Today, we will start with a short rhetorical quiz. This means you actually don't have to say the answers out loud or bubble in letters on a standard form. All you have to do is keep reading, and the answers will be revealed!

Question 1: How is a font used in HTML?

A. To carry holy water from URL to URL

B. Either to sacrifice a runner to second or third, or you can try the suicide font, which means someone scores

C. To define what text will look like on a certain page

Answer: C. Some Web developers will define fonts by using the &amp lt FONT&amp gt tag. Even if the font is defined in this way, you can change it. Under Preferences or Internet Options, depending on what browser you are using, you can define the type of font and the size you want to use.

Question 2: What are Geneva, Helvetica and Palatino

A. Names of girls who I've dated

B. Names of girls who have beaten me up, then I dated

C. Names of fonts

Answer: C. Contrary to popular beliefs, I do not know anyone named Helvetica. Back in the Preferences and Internet Options area, you should have a choice of fonts from which to choose. You select a Variable Width Font, which usually is the text on pages, and Fixed Width Font, which usually appears in forms or anywhere the width is fixed (duh!).

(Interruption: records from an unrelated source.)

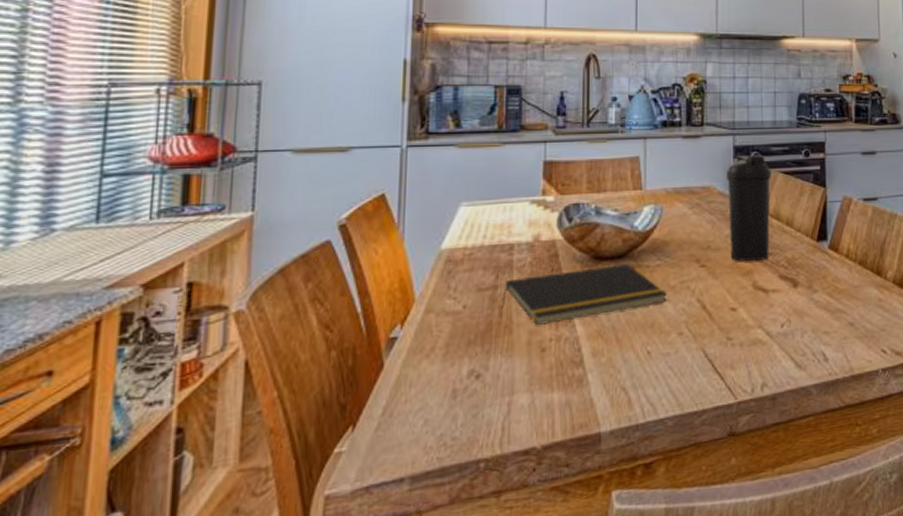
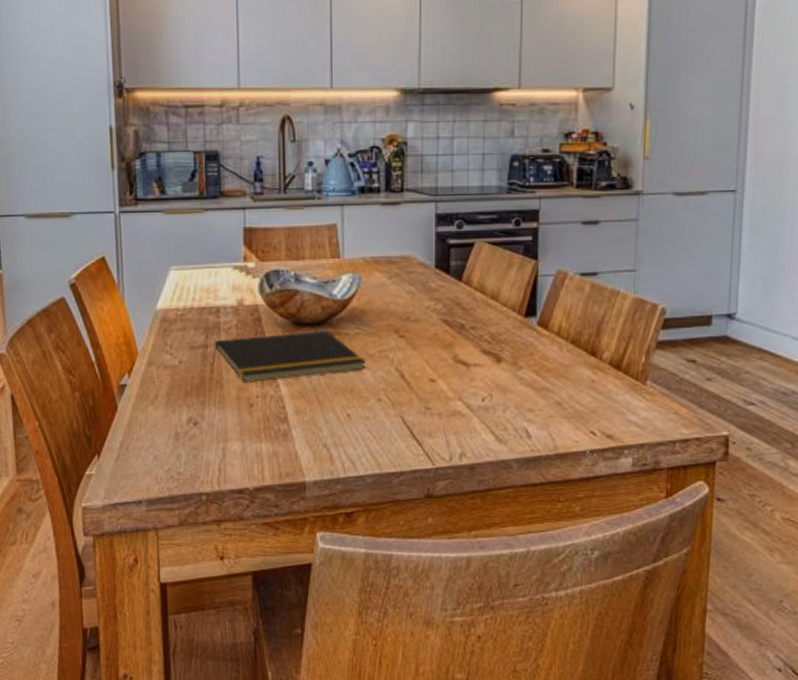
water bottle: present [727,155,771,261] -> none [428,224,477,334]

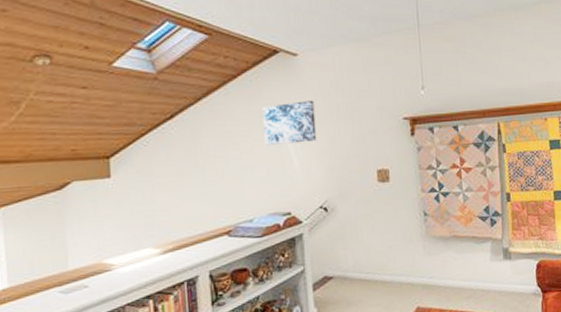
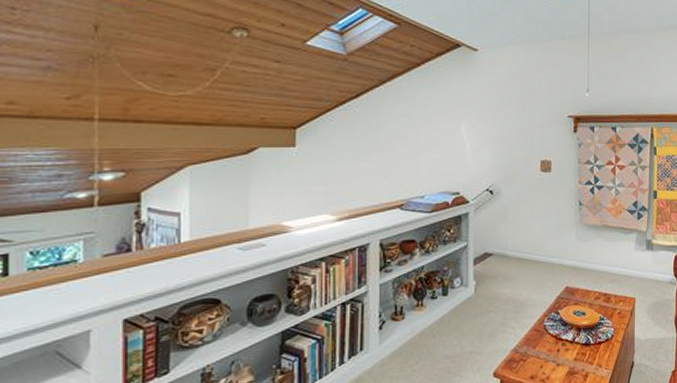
wall art: present [262,100,317,145] -> none [441,92,489,130]

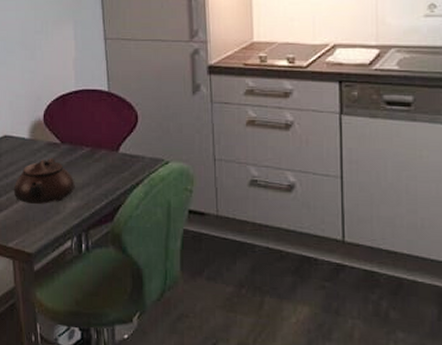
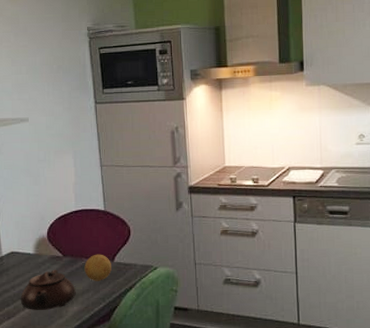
fruit: none [85,142,115,174] -> present [84,254,111,281]

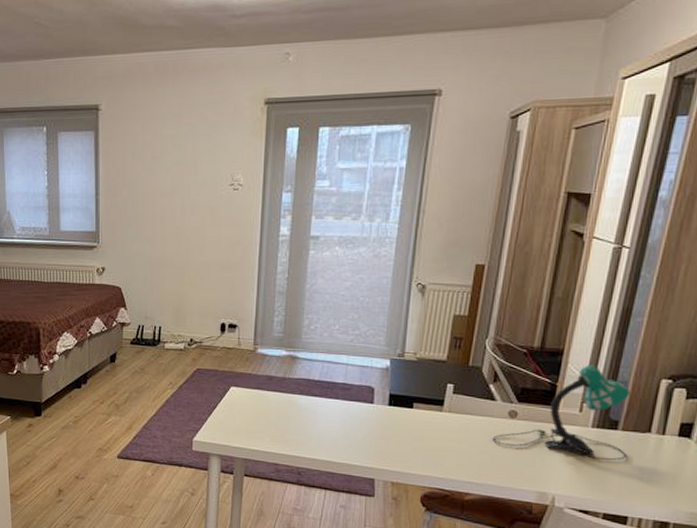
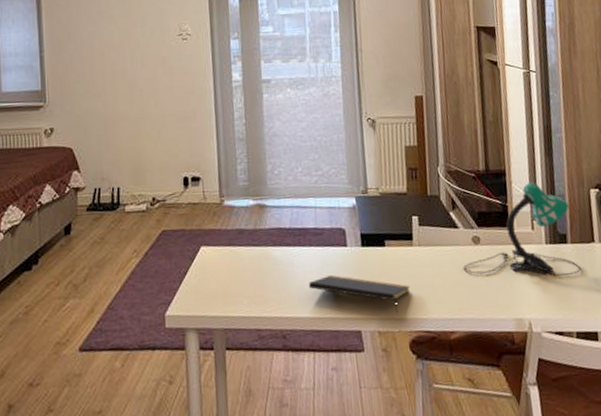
notepad: none [330,427,432,469] -> present [309,275,411,313]

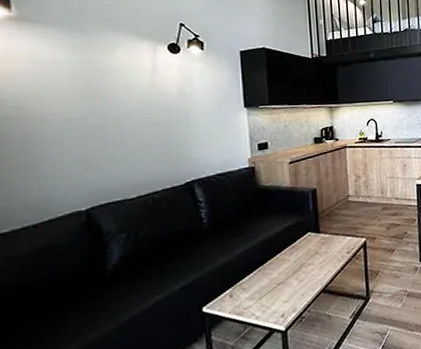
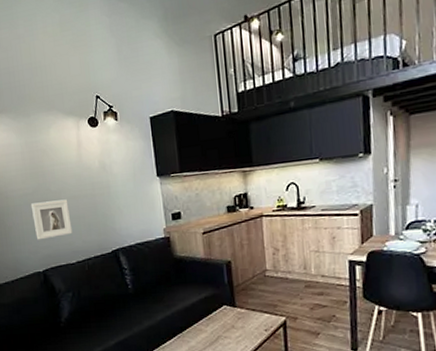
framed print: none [77,126,135,173] -> present [30,199,72,240]

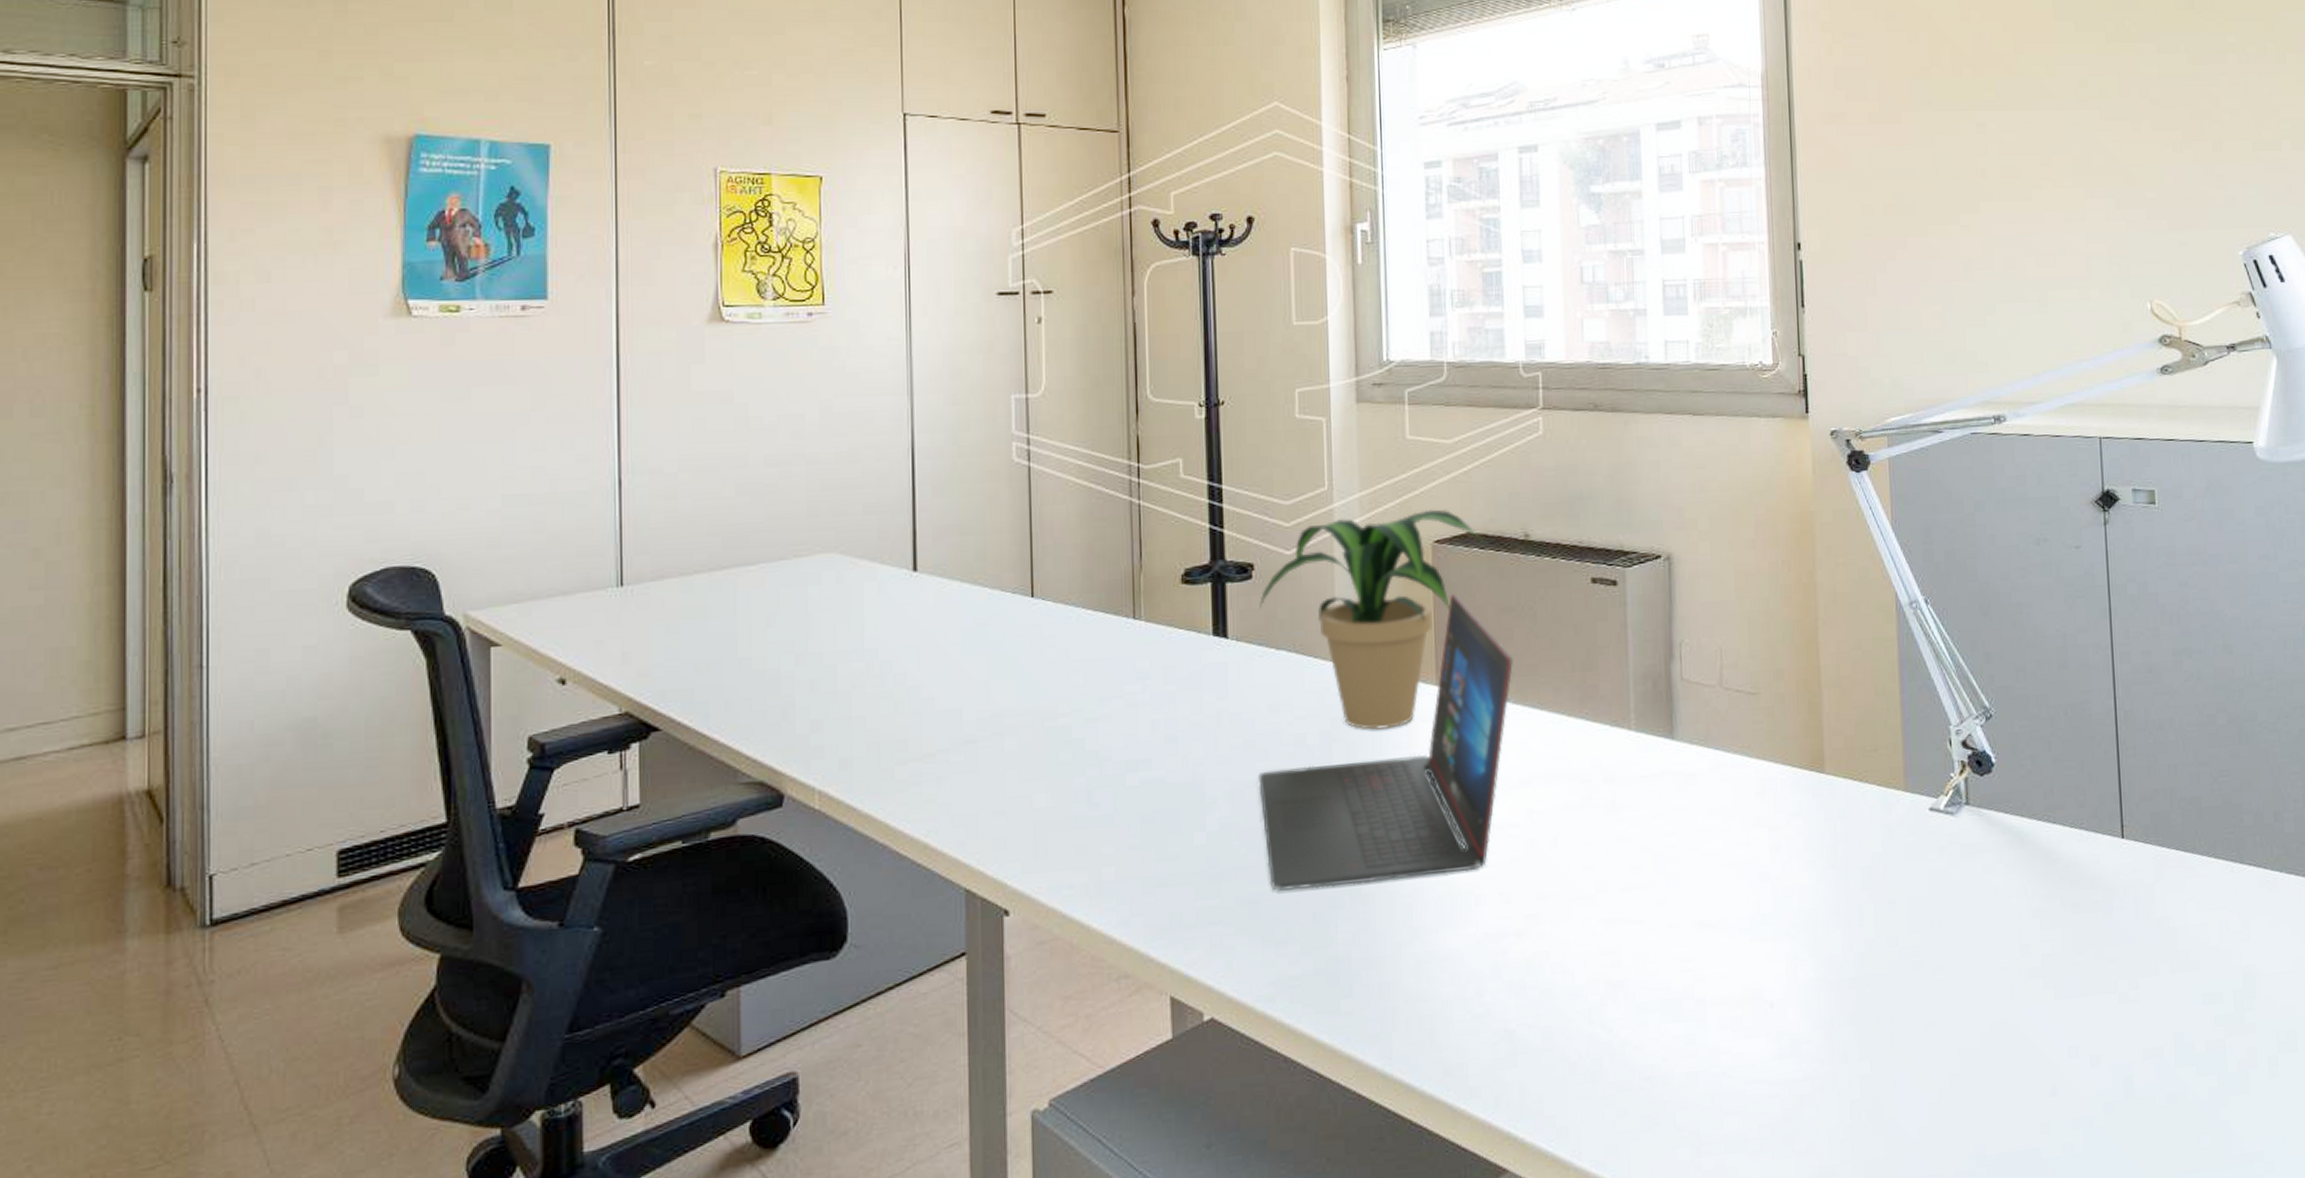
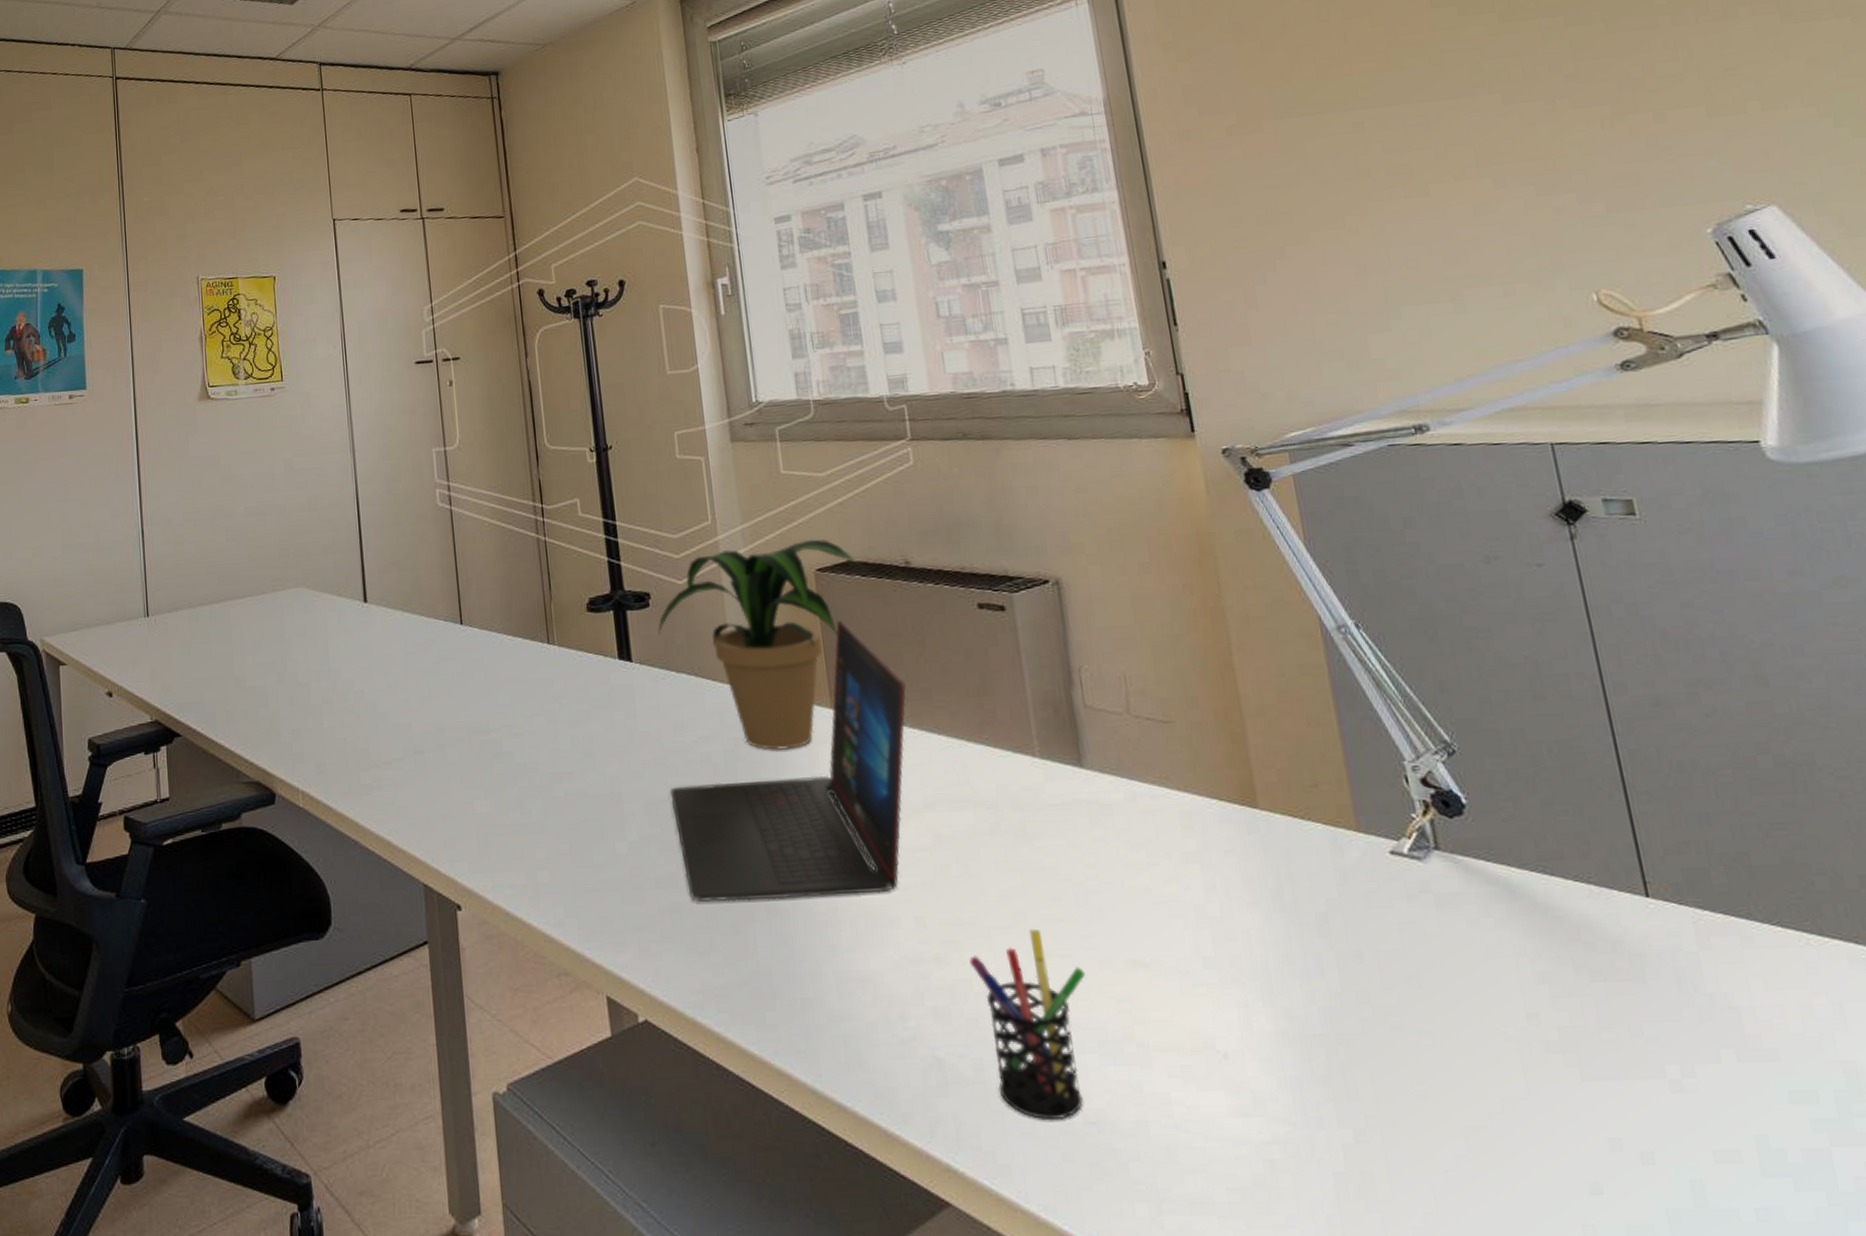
pen holder: none [1549,897,1655,1080] -> present [969,928,1085,1119]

Question 3: What does CSS stand for?

A. Central Service Station

B. Cause for Self-destructing Salami

C. Cascading Style Sheets

Answer: C. (By now, you should see some type of pattern, and you should be able to complete the remainder of the quiz with ease. If not, please note Question 2, choice B., and send me an e-mail). Web designers know of CSS styles, which is redundant (Cascading Style Sheets styles?), but no one cares. Cascading Style Sheets were introduced as a World Wide Web Consortium recommendation on Dec. 17, 1996. These are used primarily if a designer does not want to give viewers the ability to change font faces or sizes. For an introduction to CSS styles, read Robert Every's Cascading Style Sheet Editor . This is a little-known fact, But Every married a None -- Geneva None, to be exact, but the font ran dry and Every's no where to be found.

Question 4: What is the difference, when dealing with fonts, between points and pixels?

A. There is no such thing as a 3-pixel shot.

B. They both begin with 'p,' end with 's,' have six letters and work as maintenance men at the Central Service Station.

C. Platforms read point size differently, whereas they read pixels the same.

Answer: C. Make sure you read the whole question! Choice B was tricky. Point widths really define only what something would look like if it were printed. Pixels, however, have absolute meaning on every monitor because that's how resolution is measured.

Question 5: What is the best way to really get to know your fonts?

A. Take them to a bar and try to order a 3-pixel shot.

B. Don't EVER tell them you know anyone named Palatino.

C. Try different ones, pick what you like and be aware of the changes.

Answer: It's C again! If you made it this far, congratulations! I barely made it as well. If you were expecting to learn something from this quiz, I hope you did. If not, just be careful if you meet someone named Helvetica. And whatever you do, don't mention the suicide font -- she may break out in hives or at least some random font face.